I have seen nothing but smoke and mirrors when it comes to the guilt of these people. Why, if the State has a solid case is it necessary to continue to try it in the media?
I have been a lawyer who practices Criminal Law for 33 years. I have been both a prosecutor and a defense attorney. I began my career in Tarrant County under Mr. Tim Curry. He did not believe in using the media as a prosecution tool. I started out with a boss who understood the trust of those who put him in office was one of his most valuable assets. There is a reason he was one of the few District Attorneys in this State who was never defeated. He did not abuse his power-he certainly was not perfect and he made mistakes – but that was one of his strengths. He was imperfect but never arrogant or condescending. (As many who have known me over the years will understand, time has certainly mellowed my opinion of Mr. Curry. I suspect that is because I have had much more experience with those who abuse their office.)
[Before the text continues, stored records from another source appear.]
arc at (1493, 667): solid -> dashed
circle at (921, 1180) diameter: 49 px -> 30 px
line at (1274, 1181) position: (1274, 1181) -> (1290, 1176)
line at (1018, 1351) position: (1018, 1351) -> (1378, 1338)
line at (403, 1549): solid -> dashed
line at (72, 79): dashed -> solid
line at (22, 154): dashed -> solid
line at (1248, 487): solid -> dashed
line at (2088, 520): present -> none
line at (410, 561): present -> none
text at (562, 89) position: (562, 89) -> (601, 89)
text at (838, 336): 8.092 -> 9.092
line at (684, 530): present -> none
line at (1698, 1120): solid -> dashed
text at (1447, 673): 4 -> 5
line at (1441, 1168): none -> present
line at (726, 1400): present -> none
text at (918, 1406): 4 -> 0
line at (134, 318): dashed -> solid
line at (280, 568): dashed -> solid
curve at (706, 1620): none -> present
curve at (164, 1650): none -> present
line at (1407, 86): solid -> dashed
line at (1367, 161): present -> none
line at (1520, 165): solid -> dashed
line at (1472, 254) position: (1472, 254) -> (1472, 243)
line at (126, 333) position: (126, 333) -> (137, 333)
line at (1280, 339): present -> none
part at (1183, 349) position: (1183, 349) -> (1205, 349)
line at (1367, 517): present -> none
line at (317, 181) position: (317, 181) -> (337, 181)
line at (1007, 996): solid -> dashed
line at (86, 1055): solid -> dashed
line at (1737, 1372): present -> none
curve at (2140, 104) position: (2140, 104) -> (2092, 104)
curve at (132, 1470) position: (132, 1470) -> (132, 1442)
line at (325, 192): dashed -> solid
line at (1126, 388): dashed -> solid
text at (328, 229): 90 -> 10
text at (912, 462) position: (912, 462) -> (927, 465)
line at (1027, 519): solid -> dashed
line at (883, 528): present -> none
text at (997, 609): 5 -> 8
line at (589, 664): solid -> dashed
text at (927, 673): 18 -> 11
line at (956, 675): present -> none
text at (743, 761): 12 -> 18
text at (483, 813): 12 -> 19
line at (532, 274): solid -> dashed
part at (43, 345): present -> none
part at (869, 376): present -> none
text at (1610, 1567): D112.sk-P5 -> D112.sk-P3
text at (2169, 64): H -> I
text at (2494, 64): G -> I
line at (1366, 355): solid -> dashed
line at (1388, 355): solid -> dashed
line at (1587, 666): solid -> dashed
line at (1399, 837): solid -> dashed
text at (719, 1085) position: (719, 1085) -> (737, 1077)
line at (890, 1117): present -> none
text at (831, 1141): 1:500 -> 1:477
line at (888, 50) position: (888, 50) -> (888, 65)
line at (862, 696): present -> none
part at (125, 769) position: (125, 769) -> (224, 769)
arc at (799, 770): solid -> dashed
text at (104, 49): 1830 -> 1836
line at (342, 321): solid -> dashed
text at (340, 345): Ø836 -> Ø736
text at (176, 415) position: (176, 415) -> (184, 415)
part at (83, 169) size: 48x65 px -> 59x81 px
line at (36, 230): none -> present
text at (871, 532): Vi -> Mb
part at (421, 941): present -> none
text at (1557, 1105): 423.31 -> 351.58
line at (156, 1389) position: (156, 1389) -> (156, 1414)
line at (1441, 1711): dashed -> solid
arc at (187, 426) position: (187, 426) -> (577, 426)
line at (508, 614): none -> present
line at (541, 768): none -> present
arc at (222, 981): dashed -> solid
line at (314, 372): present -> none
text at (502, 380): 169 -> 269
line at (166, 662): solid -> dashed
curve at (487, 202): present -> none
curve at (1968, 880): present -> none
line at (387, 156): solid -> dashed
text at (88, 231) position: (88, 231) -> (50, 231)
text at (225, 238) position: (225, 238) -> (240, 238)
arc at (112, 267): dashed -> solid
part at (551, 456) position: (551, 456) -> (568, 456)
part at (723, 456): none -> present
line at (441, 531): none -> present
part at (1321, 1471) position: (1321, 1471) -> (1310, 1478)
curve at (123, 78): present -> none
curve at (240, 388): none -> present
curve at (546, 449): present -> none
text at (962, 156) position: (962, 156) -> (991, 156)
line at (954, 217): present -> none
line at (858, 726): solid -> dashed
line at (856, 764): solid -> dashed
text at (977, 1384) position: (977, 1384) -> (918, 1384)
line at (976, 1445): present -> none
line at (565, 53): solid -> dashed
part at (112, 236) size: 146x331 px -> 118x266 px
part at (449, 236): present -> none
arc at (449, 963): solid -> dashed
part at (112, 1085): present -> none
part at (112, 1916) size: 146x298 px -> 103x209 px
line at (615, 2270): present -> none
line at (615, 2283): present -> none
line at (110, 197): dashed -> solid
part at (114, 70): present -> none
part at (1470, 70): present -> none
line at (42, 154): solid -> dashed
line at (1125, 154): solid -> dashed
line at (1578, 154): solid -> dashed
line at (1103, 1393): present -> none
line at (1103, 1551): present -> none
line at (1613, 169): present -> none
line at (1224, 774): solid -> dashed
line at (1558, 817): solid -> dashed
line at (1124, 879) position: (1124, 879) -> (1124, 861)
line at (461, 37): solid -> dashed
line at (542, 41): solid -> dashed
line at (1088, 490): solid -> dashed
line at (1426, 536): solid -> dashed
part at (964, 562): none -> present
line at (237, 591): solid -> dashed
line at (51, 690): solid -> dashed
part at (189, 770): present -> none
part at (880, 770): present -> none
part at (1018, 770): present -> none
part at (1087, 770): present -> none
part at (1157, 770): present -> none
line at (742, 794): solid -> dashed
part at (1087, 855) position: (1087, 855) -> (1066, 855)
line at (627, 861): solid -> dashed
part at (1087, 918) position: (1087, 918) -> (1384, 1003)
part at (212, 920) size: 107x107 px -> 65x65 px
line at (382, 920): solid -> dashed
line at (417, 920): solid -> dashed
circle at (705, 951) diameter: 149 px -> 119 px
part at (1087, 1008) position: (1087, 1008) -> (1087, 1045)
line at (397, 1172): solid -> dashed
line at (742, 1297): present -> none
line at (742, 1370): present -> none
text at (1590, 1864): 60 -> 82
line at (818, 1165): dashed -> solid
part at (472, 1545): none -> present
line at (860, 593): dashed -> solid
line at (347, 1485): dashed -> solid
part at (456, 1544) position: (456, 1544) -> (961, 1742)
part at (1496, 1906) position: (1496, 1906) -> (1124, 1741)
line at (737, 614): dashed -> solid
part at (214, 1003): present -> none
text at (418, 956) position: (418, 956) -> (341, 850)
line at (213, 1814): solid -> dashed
It saddens me that all of the prosecutions begun by the previous District Attorney involving public officials seem to be plagued by such ugliness. I can only hope that when trial comes, the citizens accused will be able to obtain a jury made up of open minded, fair people who have not been tainted by the ugliness represented in the media reports of these cases and the comments which they have generated.
Give it up. You're not fooling anyone around here.
The Collin County Observer amused:
"This really is a bad article. A poor attempt at sensationalist muckraking. Boo."
It's a fact White wants to talk to DA Willis' wife. To point that out is "muckraking?" I believe my analysis of DA Willis' motion is correct. I also believe it is likely Judge Russell will grant his motion and in the same breath reappoint Harry White and Brian Chandler as attorneys pro tem. We will know for sure on the 23rd of Sep.
You wrote an un-called for attack. White and Chandler won't be elected, and whoever gets appointed won't have ties to anybody presently or formerly under investigation and/or indictment.
What Willis is doing is a step in the right direction, and for you to deem otherwise is nonsense.